For most people, sea level rise brings one image to mind, huge chunks of ice breaking away from Greenland or Antarctica. That picture is not wrong, but a new analysis suggests the biggest driver since 1960 has been something harder to see. The ocean itself is swelling as it warms.
An international team led by Huayi Zheng and Lijing Cheng at the Institute of Atmospheric Physics, Chinese Academy of Sciences, reanalyzed decades of ocean records. Their work found that global sea level rise is accelerating, and that heat stored in seawater explains the largest share of the increase.
The ocean is swelling
The key idea is called thermal expansion. Put simply, warmer water takes up more room than cooler water, so the ocean can rise even before a single extra drop from melting ice is added.
NASA explains that more than 90 percent of the extra heat trapped by greenhouse gases is absorbed by the ocean. As that heat builds up, ocean temperatures rise, the water expands, and global sea level climbs.
The new study estimates that thermal expansion caused 43 percent of global mean sea level rise from 1960 to 2023. Mountain glaciers contributed 27 percent, Greenland’s ice sheet 15 percent, Antarctica’s ice sheet 12 percent, and changes in water stored on land another 3 percent.

Why this changes the story
For years, the public conversation has focused mostly on ice. That makes sense, because melting glaciers are visible, dramatic, and easy to understand. But heat hidden inside seawater works quietly, all across the planet.
Scientists often describe this as the global sea level budget. Think of it like balancing a checkbook. The rise measured by tide gauges and satellites should match the combined causes behind it.
For a long time, the numbers did not fully line up. John Abraham, a coauthor at the University of St. Thomas, said the new work shows that researchers can now explain sea level rise “with greater confidence.”
The rise is speeding up
From 1960 to 2023, global mean sea level rose by about 0.08 inches per year on average. From 1993 to 2023, the rate climbed to about 0.13 inches per year. From 2005 to 2023, it reached about 0.16 inches per year.
Those numbers may sound tiny, almost harmless. But year after year, they stack up, especially during storms, king tides, and heavy rain events when streets, drains, and seawalls are already under pressure.
NOAA warns that higher seas allow storm surges to push farther inland and make nuisance flooding more frequent. In the United States, nearly 40 percent of the population lives in relatively dense coastal areas, where sea level affects flooding, erosion, and storm hazards.
Ice still matters
None of this means melting ice is off the hook. Far from it. Glaciers and the Greenland and Antarctic ice sheets still explain most of the remaining rise in the study’s breakdown.
There is also an important difference between floating sea ice and land ice. Floating ice is already in the ocean, like ice in a glass of water, but land ice adds new water when it melts and flows into the sea.
That is why the picture is not an either or story. Warming air and warming water can both drive ice loss, while the ocean also expands as it absorbs heat. The same heat is pulling more than one lever at once.

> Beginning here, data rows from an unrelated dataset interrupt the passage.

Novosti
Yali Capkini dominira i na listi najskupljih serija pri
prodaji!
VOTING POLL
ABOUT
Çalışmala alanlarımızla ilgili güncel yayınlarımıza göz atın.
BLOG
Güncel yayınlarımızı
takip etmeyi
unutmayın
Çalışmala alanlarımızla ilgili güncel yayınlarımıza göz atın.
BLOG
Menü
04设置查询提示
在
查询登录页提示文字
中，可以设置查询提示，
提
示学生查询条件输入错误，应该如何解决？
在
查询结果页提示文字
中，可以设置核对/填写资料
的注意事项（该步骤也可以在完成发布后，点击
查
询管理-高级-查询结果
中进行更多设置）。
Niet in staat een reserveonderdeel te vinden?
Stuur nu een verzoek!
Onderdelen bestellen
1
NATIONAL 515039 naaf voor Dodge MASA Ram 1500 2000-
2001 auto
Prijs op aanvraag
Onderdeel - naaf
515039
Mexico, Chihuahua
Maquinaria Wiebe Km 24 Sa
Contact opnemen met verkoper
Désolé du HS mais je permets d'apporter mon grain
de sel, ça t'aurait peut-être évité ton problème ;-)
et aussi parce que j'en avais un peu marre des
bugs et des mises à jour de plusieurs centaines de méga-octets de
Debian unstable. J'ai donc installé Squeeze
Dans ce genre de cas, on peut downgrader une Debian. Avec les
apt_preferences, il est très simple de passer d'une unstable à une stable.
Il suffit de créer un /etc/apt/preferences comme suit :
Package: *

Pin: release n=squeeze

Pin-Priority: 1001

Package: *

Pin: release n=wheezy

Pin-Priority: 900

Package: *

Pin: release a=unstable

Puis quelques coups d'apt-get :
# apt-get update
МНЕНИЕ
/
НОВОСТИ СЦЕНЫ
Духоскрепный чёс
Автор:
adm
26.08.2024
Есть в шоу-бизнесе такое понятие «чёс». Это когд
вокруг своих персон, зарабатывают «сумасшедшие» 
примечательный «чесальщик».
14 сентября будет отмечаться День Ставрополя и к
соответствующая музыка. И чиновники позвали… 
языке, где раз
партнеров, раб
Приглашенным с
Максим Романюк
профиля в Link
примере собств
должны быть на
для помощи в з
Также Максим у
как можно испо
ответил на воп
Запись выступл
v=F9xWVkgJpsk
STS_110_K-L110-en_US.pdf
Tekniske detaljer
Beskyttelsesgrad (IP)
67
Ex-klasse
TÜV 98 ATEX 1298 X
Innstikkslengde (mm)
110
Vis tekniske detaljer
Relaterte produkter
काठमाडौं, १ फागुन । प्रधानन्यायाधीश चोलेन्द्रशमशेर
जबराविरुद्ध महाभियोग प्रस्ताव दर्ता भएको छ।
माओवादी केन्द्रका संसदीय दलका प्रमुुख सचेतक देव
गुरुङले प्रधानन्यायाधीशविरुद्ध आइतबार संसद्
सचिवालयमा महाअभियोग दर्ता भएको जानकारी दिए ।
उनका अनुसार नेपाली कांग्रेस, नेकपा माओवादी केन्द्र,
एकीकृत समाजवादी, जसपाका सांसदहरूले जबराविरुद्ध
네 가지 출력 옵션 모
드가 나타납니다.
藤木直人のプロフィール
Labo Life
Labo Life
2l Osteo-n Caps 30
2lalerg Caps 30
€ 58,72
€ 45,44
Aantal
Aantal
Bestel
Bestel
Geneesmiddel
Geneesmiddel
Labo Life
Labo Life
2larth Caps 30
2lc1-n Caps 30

Better measurements helped
The researchers used several kinds of records to sharpen the picture. These included tide gauges along coasts, satellite measurements from space, and ocean monitoring floats that track changes below the surface.
The team also accounted for technical problems that can blur the signal. These include subtle satellite measurement shifts, land movement near tide gauges, and updated estimates of ice loss from Greenland and Antarctica.
In practical terms, the study says the sea level budget now closes much more tightly than before. The leftover gap between measured rise and known causes is now smaller than one hundredth of an inch per year across the periods analyzed.
What it means for coasts
For coastal cities, the finding matters because it improves the math behind future planning. Roads, bridges, water systems, subways, power plants, sewage treatment sites, and homes all become more vulnerable as the baseline ocean level rises.
Anyone who has seen saltwater creeping over a street during a sunny day flood knows this is not just about faraway ice. It is about traffic jams, damaged cars, closed businesses, and the slow stress of living with water where it did not used to be.
There is nuance, too. Sea level does not rise by the same amount everywhere, because local land sinking, groundwater withdrawal, ocean currents, and other regional factors can make the local impact higher or lower than the global average.
The bigger picture
At the end of the day, the study does not replace the familiar story about melting ice. It widens it. Rising seas are being driven by ice loss, but also by the basic physics of warmer water taking up more space.
That makes ocean heat a central part of the sea level story. The trouble is, oceans respond slowly, so the effects can continue long after the original heat enters the system.
The main study has been published in Science Advances.